PAR CES MOTIFS Le Tribunal, statuant publiquement, par mise à disposition au greffe, par jugement contradictoire et en premier ressort, Déboute Monsieur [J] [Y] et Madame [R] [Y] de leurs demandes formées à l’encontre de la société AXA France IARD ; Dit que la compagnie d'assurances MATMUT doit indemniser Monsieur [J] [Y] et Madame [R] [Y] de l’intégralité des préjudices subis des suites de l’accident du 25 septembre 2021 ; Condamne la compagnie d'assurances MATMUT à payer à Madame [R] [Y], en deniers ou quittance, la somme de la somme de 7 911,20 euros, en réparation du préjudice corporel subi par cette dernière des suites de l’accident du 25 septembre 2021 ; Condamne la compagnie d'assurances MATMUT à payer à Monsieur [J] [Y], en derniers ou quittance, la somme de la somme de 5411,20 euros, en réparation du préjudice corporel subi par cette dernière des suites de l’accident du 25 septembre 2021 ; Fixe la créance de la CPAM du VAR, agissant pour le compte de la CPAM des Alpes-Maritimes : - à la somme de 481,75 euros au titre des dépenses de santé actuelles, dans le cadre de son recours subrogatoire portant sur le préjudice de Madame [R] [Y] ; - à la somme de 341,58 euros au titre des dépenses de santé actuelles, dans le cadre de son recours subrogatoire portant sur le préjudice de Monsieur [J] [Y] ; Déboute Monsieur [J] [Y] et Madame [R] [Y] de leur demande d’indemnisation du préjudice matériel subi suite à l’accident du 25 septembre 2021 ; Condamne LA MATMUT à payer à Monsieur [J] [Y] et Madame [R] [Y] la somme de 1000 euros sur le fondement de l’article 700 du code de procédure civile ; Déboute la société AXA France IARD de sa demande formée à l’encontre de Monsieur [J] [Y] et Madame [R] [Y] au titre de l’article 700 du code de procédure civile ; Déboute les parties du surplus de leurs demandes ; Rappelle que le jugement est exécutoire de plein droit nonobstant appel ; En foi de quoi le présent jugement a été signé par le président et le greffier ; LE GREFFIER LE PRÉSIDENT

Questions fréquentes

Qu'est-ce qu'une indemnisation pour préjudice corporel ?

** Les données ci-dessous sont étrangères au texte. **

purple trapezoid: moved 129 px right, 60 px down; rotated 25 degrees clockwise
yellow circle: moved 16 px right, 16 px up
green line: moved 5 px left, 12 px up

L'indemnisation pour préjudice corporel vise à réparer les dommages physiques subis par une victime suite à un accident, incluant les frais médicaux, la douleur et la souffrance.
Comment se déroule le processus d'indemnisation après un accident ?

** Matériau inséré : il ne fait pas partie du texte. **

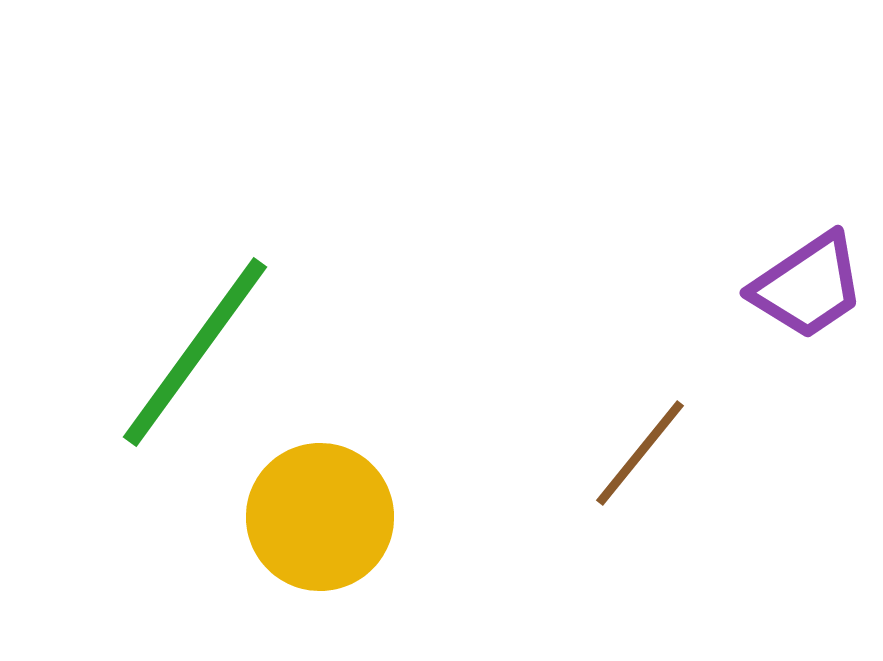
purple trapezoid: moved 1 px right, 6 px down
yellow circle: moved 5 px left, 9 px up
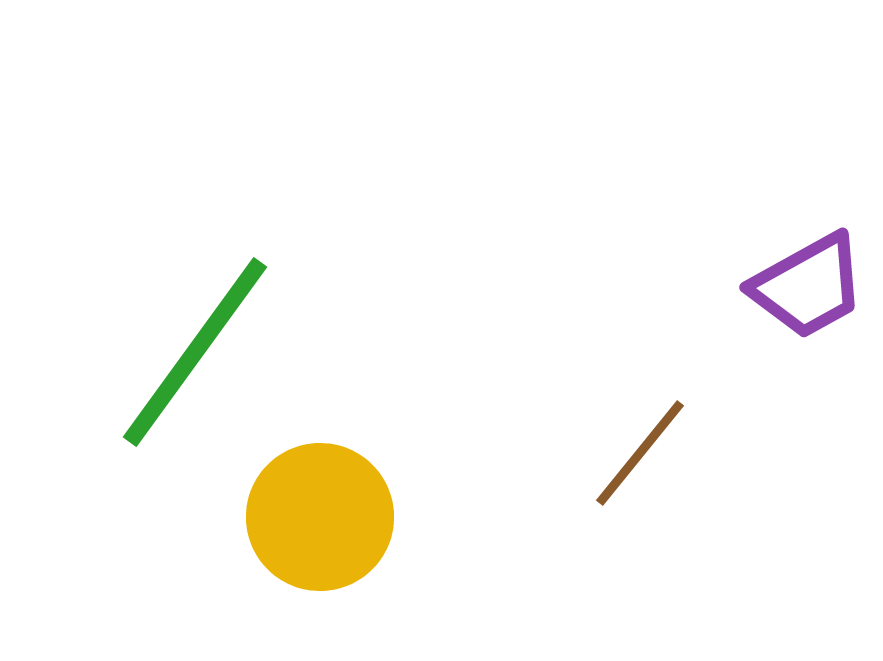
purple trapezoid: rotated 5 degrees clockwise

Après un accident, les victimes doivent déclarer l'accident à leur assurance, puis une expertise est réalisée pour évaluer les préjudices avant que les compagnies d'assurances ne procèdent à l'indemnisation.
Quels types de préjudices peuvent être demandés en indemnisation ?
Les préjudices peuvent être patrimoniaux, comme les frais médicaux, et extra-patrimoniaux, tels que la souffrance endurée ou la perte de qualité de vie.
Que faire si l'indemnisation proposée par l'assurance est insuffisante ?
Il est possible de contester l'indemnisation en fournissant des preuves supplémentaires ou en engageant une procédure judiciaire pour obtenir une réparation plus juste.